SET TASK. Translate this sentence from the article on alternative film culture below into Spanish: "Dr Presence found that the most striking downfall of earlier networks was an over-reliance on external funding bodies."

══ SOURCE ══

Global boost for alternative film culture

Activists, artists, filmmakers and exhibitors have joined forces as part of the world’s largest alternative film network, building on the work of UWE Bristol academic Dr Steve Presence.

A scholar and activist in alternative film culture, Dr Presence co-founded the Radical Film Network (RFN) in 2013 in a bid to reinvigorate the innovative, politically engaged history of this sector. The network has since spread to 37 countries in four continents, including 207 affiliated organisations and 700 individual members.

Protesters holding placards.

Radically independent and collaborative

Dr Presence, an Associate Professor in Film Studies, explored the organisational patterns, successes and failures of activist film culture dating back to the 1970s. This was matched by an analysis of the output of production companies, video-activist groups, film festivals, exhibition collectives, television series, commissioning departments and counter-cultural networks.

The most viable networks shared three commonalities – a strong identity, coherent internal organisation and widespread external relationships. Dr Presence found that the most striking downfall of earlier networks was an over-reliance on external funding bodies.

In creating something new, Dr Presence sought to establish a decentralised model, with network members taking charge of activities and decisions, whilst building a diverse stakeholder community to facilitate more opportunities for growth and collaboration.

═══
══ EXTRACTED MATERIAL ══

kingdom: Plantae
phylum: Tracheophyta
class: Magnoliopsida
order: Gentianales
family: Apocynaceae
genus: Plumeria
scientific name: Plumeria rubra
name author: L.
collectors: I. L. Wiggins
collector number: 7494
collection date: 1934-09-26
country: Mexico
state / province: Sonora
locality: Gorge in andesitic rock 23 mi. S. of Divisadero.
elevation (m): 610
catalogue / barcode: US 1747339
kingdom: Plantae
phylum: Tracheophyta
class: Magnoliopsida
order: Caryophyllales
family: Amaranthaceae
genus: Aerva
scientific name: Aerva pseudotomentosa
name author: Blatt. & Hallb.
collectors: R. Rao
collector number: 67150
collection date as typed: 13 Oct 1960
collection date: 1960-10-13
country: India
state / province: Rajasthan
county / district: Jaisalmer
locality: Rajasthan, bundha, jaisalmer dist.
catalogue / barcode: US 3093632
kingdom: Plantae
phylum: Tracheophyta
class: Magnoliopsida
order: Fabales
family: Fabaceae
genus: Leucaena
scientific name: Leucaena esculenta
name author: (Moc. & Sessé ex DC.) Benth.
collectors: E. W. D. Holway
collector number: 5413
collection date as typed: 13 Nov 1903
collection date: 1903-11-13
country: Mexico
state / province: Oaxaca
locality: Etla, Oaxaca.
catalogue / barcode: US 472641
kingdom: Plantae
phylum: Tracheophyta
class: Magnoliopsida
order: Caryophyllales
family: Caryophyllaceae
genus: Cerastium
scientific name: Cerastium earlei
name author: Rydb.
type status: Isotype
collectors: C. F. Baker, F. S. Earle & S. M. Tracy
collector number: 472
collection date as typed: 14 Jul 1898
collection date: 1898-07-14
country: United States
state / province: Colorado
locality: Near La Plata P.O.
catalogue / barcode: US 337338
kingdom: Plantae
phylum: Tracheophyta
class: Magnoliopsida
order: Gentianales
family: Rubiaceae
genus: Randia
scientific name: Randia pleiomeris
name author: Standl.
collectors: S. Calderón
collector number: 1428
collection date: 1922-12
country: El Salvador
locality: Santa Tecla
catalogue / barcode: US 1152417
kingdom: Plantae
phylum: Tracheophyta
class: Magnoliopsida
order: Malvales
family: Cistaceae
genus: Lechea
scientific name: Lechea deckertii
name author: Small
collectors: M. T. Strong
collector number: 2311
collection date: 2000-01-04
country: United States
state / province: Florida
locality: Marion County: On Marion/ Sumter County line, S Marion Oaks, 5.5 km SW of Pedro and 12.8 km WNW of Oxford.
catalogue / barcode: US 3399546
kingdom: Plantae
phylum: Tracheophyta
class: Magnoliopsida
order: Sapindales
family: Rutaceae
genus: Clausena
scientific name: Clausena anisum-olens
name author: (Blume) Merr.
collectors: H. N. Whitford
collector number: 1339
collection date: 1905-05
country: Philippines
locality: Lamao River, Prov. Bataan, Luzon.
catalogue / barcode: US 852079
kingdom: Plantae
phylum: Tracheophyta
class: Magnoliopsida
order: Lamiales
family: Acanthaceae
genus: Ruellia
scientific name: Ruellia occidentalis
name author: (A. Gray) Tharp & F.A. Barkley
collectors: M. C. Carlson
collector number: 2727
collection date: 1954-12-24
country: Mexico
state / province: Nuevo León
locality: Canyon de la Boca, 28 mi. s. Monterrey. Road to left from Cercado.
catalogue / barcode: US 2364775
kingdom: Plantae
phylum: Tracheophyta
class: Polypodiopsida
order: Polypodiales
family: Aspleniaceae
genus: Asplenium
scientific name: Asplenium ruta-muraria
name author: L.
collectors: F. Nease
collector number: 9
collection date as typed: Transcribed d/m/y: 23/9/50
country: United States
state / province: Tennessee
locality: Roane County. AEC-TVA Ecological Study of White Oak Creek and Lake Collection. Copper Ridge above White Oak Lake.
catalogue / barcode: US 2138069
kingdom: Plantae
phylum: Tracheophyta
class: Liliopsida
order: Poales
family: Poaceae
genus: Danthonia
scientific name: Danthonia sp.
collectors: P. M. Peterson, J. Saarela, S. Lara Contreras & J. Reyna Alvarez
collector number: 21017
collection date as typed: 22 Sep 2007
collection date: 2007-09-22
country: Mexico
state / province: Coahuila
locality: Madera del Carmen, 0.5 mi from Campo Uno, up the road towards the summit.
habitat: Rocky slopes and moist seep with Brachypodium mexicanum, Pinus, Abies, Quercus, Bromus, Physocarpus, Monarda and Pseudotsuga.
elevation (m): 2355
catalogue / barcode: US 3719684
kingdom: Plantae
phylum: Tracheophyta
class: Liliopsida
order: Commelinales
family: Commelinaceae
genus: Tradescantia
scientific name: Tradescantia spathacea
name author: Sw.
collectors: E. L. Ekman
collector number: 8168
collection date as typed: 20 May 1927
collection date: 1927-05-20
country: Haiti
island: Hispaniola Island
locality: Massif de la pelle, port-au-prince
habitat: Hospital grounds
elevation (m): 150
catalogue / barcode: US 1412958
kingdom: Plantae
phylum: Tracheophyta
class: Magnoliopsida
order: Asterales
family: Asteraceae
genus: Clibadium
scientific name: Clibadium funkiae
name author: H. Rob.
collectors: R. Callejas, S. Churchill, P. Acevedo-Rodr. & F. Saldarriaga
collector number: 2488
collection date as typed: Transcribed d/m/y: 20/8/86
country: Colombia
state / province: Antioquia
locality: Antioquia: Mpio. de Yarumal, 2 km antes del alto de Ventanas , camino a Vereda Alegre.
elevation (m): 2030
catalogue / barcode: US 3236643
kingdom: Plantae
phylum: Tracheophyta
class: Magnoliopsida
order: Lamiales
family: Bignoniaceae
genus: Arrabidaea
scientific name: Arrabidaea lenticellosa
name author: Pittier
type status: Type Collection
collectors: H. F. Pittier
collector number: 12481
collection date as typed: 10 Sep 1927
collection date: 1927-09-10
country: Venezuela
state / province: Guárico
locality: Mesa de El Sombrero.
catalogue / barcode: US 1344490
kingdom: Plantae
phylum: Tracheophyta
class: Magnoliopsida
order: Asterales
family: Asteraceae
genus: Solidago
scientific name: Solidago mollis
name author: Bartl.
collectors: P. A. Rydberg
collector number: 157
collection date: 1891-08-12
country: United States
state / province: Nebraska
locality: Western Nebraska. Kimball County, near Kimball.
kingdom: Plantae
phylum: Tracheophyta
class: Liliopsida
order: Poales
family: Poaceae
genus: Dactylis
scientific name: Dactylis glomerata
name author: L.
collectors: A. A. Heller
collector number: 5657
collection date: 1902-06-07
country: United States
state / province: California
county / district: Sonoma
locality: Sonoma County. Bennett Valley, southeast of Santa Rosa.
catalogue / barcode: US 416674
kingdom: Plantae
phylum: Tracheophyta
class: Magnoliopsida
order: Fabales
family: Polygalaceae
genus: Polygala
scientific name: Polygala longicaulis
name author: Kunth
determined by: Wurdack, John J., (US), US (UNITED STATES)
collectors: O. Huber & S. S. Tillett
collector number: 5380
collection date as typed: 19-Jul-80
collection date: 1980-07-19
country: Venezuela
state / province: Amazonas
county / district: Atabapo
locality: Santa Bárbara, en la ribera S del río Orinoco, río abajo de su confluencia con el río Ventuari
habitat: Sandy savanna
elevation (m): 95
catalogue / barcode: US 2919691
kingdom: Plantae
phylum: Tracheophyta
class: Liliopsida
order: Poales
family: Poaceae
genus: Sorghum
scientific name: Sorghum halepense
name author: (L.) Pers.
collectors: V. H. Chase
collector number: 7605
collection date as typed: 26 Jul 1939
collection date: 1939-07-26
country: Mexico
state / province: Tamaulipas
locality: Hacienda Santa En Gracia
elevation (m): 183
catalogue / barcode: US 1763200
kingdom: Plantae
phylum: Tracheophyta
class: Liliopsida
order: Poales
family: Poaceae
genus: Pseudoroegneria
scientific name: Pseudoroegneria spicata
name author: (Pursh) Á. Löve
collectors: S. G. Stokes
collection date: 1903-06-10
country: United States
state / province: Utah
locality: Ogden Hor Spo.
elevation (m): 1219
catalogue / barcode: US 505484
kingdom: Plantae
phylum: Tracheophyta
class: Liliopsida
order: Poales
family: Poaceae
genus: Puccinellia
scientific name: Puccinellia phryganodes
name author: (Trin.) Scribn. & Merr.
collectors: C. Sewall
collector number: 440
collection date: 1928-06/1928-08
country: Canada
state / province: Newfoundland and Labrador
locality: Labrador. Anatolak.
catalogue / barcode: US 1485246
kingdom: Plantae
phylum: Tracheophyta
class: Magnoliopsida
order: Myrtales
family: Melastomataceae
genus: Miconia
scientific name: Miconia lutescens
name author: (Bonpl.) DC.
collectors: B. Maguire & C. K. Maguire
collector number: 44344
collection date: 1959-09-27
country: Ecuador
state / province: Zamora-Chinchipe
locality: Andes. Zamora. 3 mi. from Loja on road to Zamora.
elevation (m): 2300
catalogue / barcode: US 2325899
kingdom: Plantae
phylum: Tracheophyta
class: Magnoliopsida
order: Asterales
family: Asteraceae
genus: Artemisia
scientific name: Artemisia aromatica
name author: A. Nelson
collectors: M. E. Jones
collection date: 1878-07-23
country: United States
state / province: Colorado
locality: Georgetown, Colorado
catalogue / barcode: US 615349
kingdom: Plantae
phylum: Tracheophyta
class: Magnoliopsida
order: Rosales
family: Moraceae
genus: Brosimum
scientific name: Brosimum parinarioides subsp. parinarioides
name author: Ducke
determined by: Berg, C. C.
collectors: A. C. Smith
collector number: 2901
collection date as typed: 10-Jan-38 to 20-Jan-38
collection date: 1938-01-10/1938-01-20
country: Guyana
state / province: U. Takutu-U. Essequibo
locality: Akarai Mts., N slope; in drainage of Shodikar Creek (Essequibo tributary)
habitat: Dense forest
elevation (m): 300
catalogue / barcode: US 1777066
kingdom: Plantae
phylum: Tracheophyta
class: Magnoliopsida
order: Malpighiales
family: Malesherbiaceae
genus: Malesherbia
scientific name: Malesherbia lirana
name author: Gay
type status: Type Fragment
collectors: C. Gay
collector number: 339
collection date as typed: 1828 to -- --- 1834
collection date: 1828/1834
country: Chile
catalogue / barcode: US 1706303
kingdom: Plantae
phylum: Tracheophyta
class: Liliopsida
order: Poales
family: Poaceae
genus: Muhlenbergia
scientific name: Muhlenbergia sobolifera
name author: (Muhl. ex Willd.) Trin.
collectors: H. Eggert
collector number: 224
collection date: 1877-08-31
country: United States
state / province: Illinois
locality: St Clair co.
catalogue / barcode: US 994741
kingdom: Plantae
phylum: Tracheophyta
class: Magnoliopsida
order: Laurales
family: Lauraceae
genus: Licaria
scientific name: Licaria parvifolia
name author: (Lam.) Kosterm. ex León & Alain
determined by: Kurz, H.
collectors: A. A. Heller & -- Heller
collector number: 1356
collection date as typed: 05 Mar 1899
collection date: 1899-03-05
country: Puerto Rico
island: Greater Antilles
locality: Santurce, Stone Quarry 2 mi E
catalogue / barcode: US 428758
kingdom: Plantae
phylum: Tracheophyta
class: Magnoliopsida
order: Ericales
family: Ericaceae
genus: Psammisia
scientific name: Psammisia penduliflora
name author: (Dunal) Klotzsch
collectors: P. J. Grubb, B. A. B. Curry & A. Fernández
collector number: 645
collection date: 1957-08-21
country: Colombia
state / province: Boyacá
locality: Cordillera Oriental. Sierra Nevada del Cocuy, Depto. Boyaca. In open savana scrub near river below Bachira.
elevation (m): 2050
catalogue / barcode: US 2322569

═══

TASK RESULT. El Dr. Presence descubrió que el fallo más llamativo de las redes anteriores era una dependencia excesiva de los organismos de financiación externos.